Quality Standards as Security Infrastructure

The guardrails that have long promoted code quality—strict typing, consistent formatting, clear documentation, and comprehensive tests—become even more essential in the age of LLMs. They give us ways to use AI effectively without falling into its traps. When developers use AI tools within well-defined quality frameworks, they can achieve both increased productivity and maintained security.

Code quality practices that benefit human readers similarly assist AI systems. Clear function names, descriptive comments, and logical organization help LLMs understand code intent just as they help human reviewers. AI systems are increasingly able to enforce quality standards by flagging inconsistencies, suggesting improvements, and automating routine aspects of code review.

One common argument against commenting code is that comments are likely to drift away from the actual implementation over time[1]. This becomes a strength rather than a weakness, as a reviewer (human or otherwise) can use the delta between comment and code as an indication that the developer's intentions don't match the implementation. LLMs are often able to note a discrepancy between a code comment and the implementation and flag this to the author or reviewer.
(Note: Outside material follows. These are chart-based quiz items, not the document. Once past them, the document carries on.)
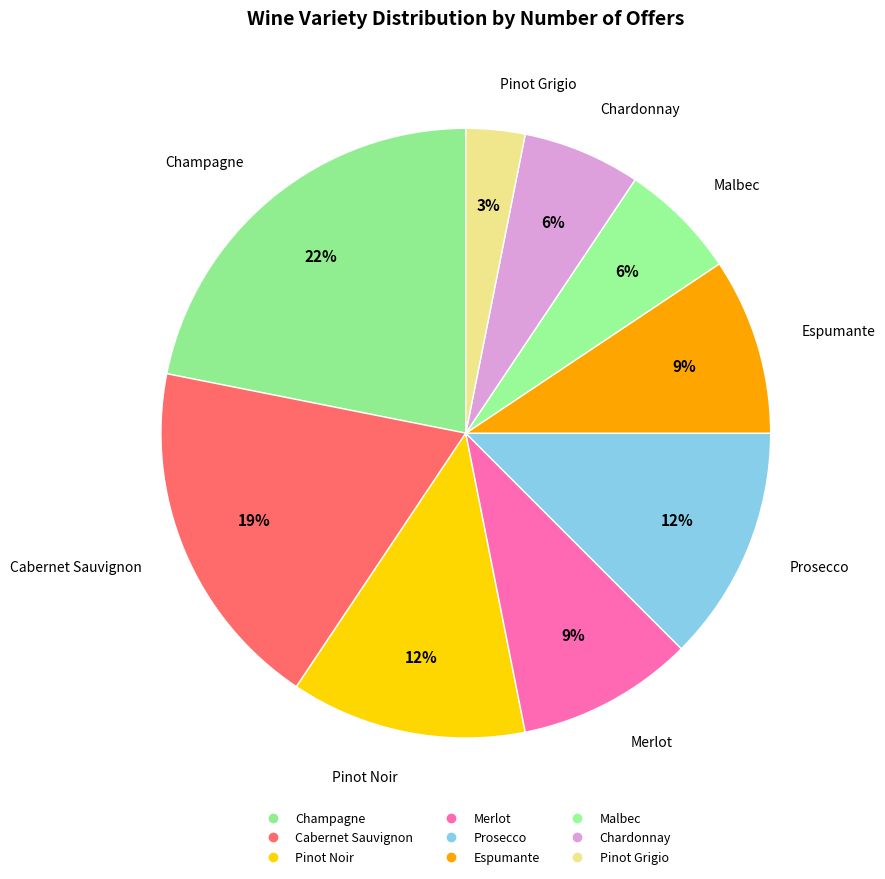

How many segments does this pie chart have?

9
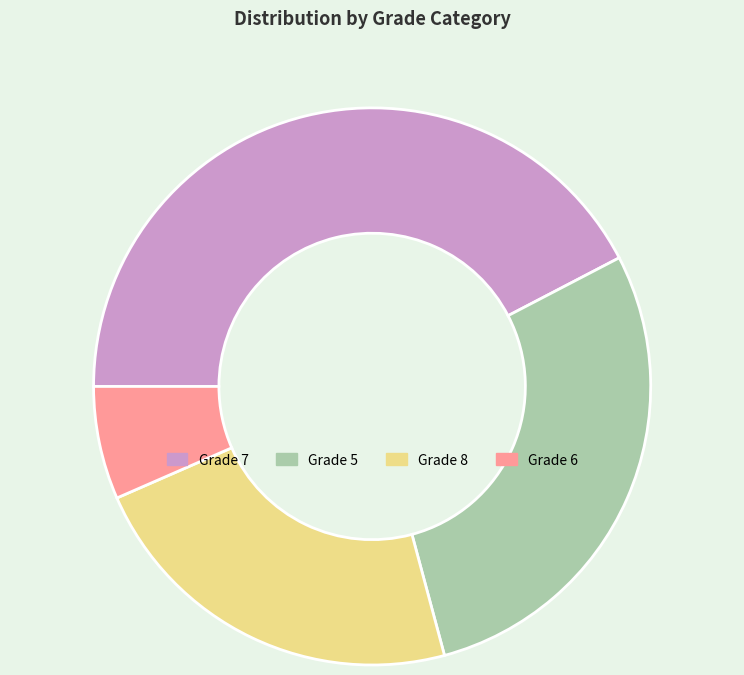

What is the largest slice in the pie chart?

Grade 7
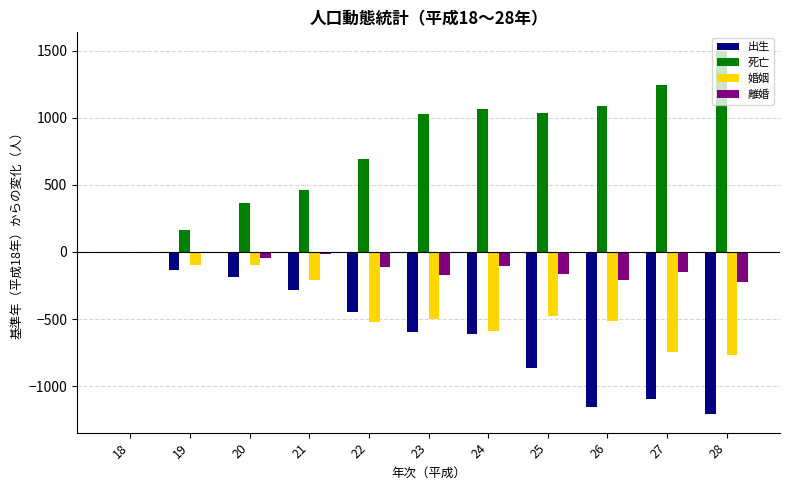

Which series changed the most between 20 and 26?

出生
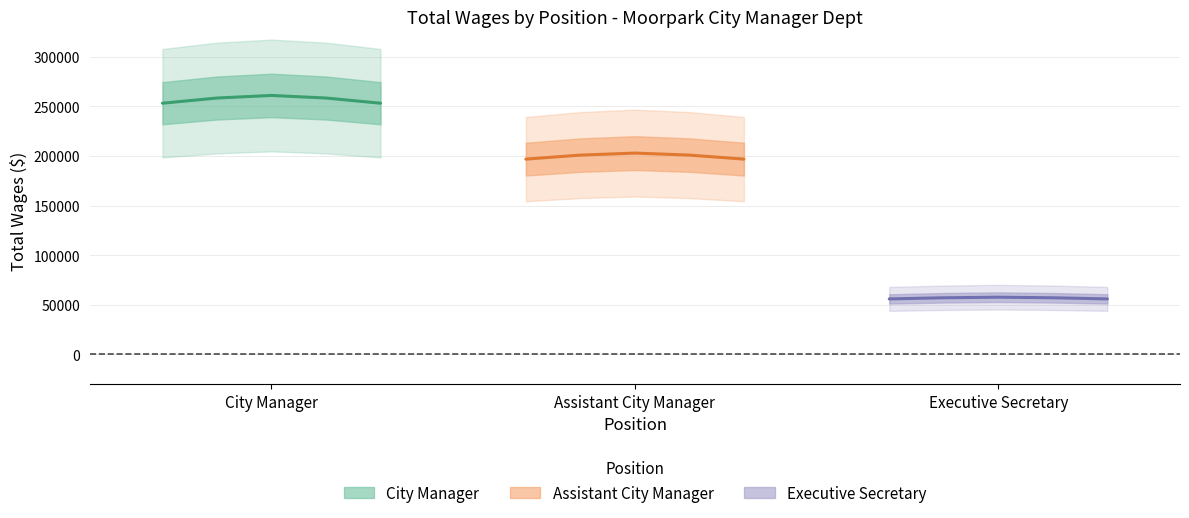

List the series in order of their overall mean, highest first.

City Manager, Assistant City Manager, Executive Secretary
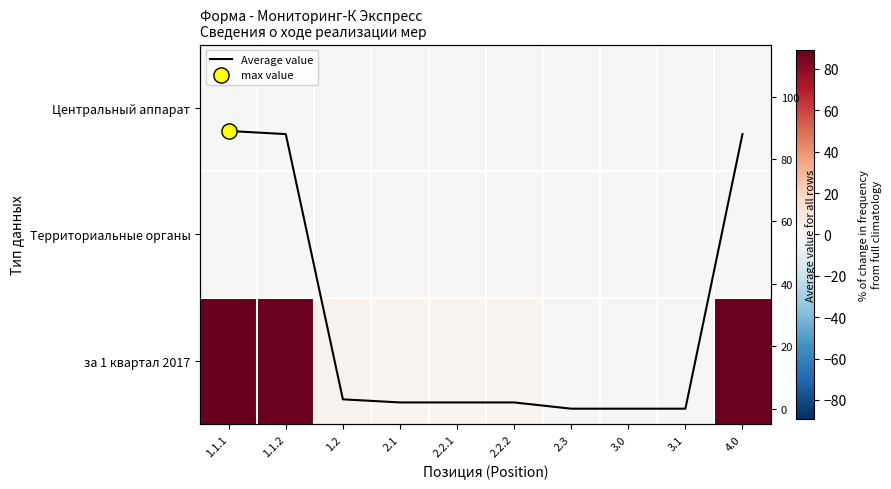

Rank the categories by за 1 квартал 2017 value from lowest to highest.

2.3, 3.0, 3.1, 2.1, 2.2.1, 2.2.2, 1.2, 1.1.2, 4.0, 1.1.1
The Pragmatism of Prevention

The TigerBeetle team's "zero technical debt" policy embodies a crucial insight:

"We do it right the first time. This is important because the second time may not transpire, and because doing good work that we can be proud of builds momentum."

Getting serious about code quality isn't perfectionism. It's pragmatism. Problems cost more to fix later.
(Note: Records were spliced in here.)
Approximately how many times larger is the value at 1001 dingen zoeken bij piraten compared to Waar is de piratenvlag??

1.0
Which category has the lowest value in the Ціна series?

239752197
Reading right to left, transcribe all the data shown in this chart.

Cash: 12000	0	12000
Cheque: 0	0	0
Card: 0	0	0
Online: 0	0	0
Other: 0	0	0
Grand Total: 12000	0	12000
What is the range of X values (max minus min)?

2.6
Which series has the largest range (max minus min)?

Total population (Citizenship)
While sophisticated vulnerability scanners and threat detection systems will continue to play an important role, the foundation of secure code lies in quality engineering practices: consistent standards, clear documentation, comprehensive testing, and thoughtful architecture. These are often undervalued but are critical for resilience, especially as development accelerates through AI and automation.

Projects that recognize this relationship—that see code quality as code security—will ship products that are more resilient as the security landscape continues to shift. When developers can trust their foundations and execute without fear, they can build systems that stand the test of time.

[1] This view is unconsciously reinforced by developer tooling, which shades code comments as faded afterthoughts. Instead, they could be displayed in a bright color that demands attention.